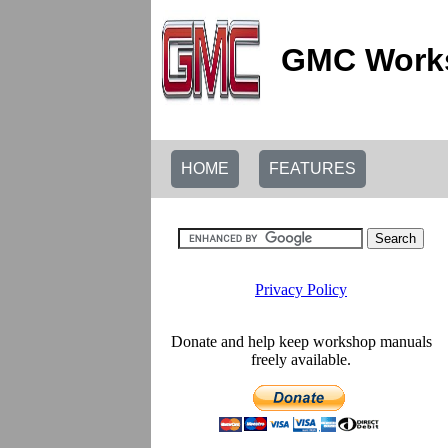
GMC Works
HOME
FEATURES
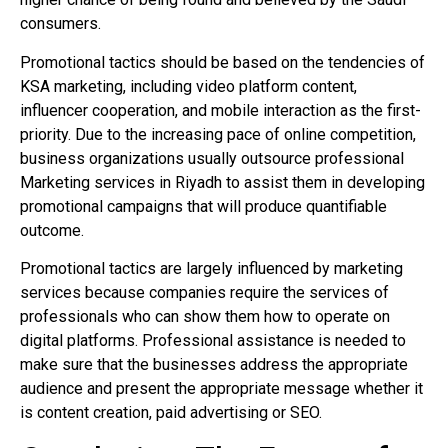
consumers.
Promotional tactics should be based on the tendencies of
KSA marketing, including video platform content,
influencer cooperation, and mobile interaction as the first-
priority. Due to the increasing pace of online competition,
business organizations usually outsource professional
Marketing services in Riyadh to assist them in developing
promotional campaigns that will produce quantifiable
outcome.
Promotional tactics are largely influenced by marketing
services because companies require the services of
professionals who can show them how to operate on
digital platforms. Professional assistance is needed to
make sure that the businesses address the appropriate
audience and present the appropriate message whether it
is content creation, paid advertising or SEO.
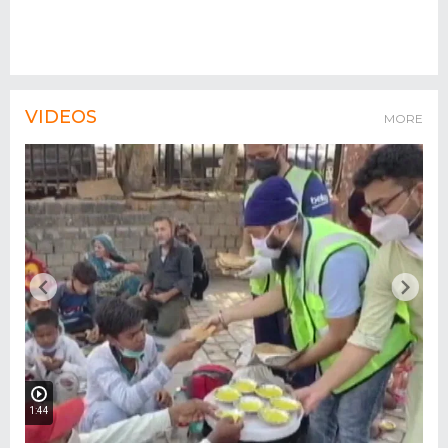
VIDEOS
MORE
1:44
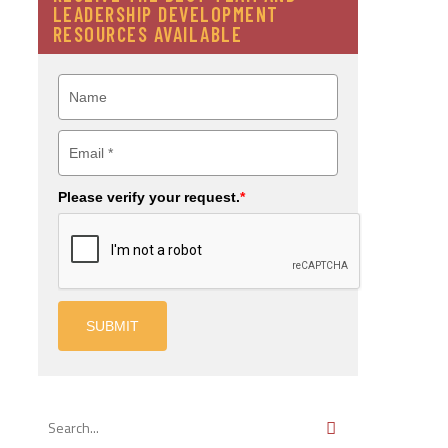
LEADERSHIP DEVELOPMENT
RESOURCES AVAILABLE
Please verify your request.
*
SUBMIT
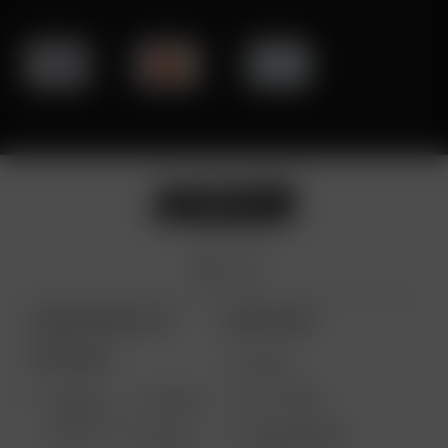
ARIZER PRODUCTS
MORE LINKS
PORTABLE
DEALS
GIFT CARD
ARIZER
AIR MAX
SOLO III V
VAPE REVIEWS
AIR SE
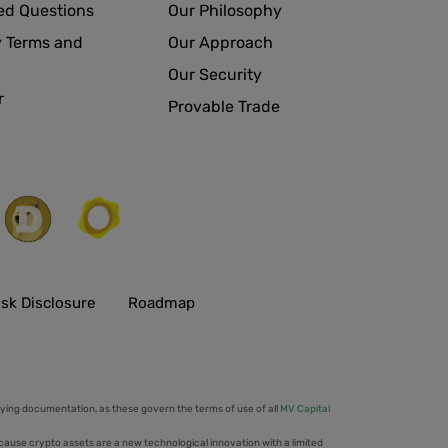
ed Questions
Our Philosophy
 Terms and
Our Approach
Our Security
r
Provable Trade
isk Disclosure
Roadmap
ing documentation, as these govern the terms of use of all
MV Capital
cause crypto assets are a new technological innovation with a limited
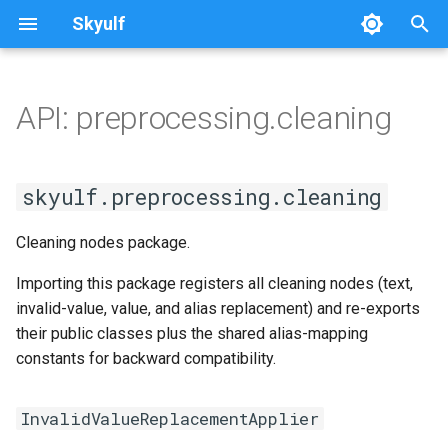
Skyulf
T
y
API: preprocessing.cleaning
Platform Setup
Getting Started
Quickstart
Writing Docs
Overview
SplitDataset
cleaning
Overview
p
e
Platform Walkthrough
Core Release Process
Leakage Proof
Installation
base
InvalidValueReplacementApplier
skyulf.preprocessing.cleaning
t
API Reference
Multi-Path Pipelines
Pipeline Quickstart
sklearn_wrapper
Cleaning nodes package.
o
Configuration Reference
FAQ & Comparison
Step-by-Step (No Config)
classification
s
Importing this package registers all cleaning nodes (text,
invalid-value, value, and alias replacement) and re-exports
t
Job Idempotency
Recipes
Automated EDA
regression
their public classes plus the shared alias-mapping
a
constants for backward compatibility.
Migrating from scikit-learn
Text & NLP
cross_validation
r
InvalidValueReplacementApplier
t
Skyulf vs. YData vs. Sweetviz
Validation vs scikit-learn
tuning/engine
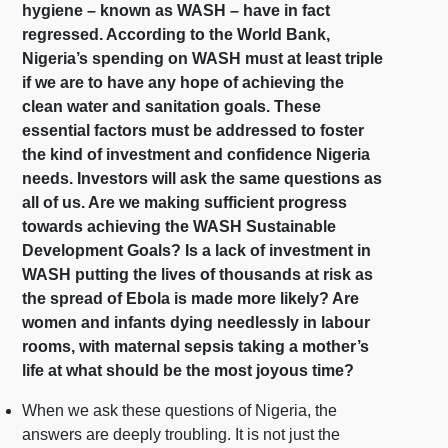
hygiene – known as WASH – have in fact
regressed. According to the World Bank,
Nigeria’s spending on WASH must at least triple
if we are to have any hope of achieving the
clean water and sanitation goals. These
essential factors must be addressed to foster
the kind of investment and confidence Nigeria
needs. Investors will ask the same questions as
all of us. Are we making sufficient progress
towards achieving the WASH Sustainable
Development Goals? Is a lack of investment in
WASH putting the lives of thousands at risk as
the spread of Ebola is made more likely? Are
women and infants dying needlessly in labour
rooms, with maternal sepsis taking a mother’s
life at what should be the most joyous time?
When we ask these questions of Nigeria, the
answers are deeply troubling. It is not just the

━━━━━━━━

[Required action]
The required answer is each line of the data in which the word "Nigeria" appears.

[Solution to the problem]
Nigeria’s spending on WASH must at least triple
the kind of investment and confidence Nigeria
When we ask these questions of Nigeria, the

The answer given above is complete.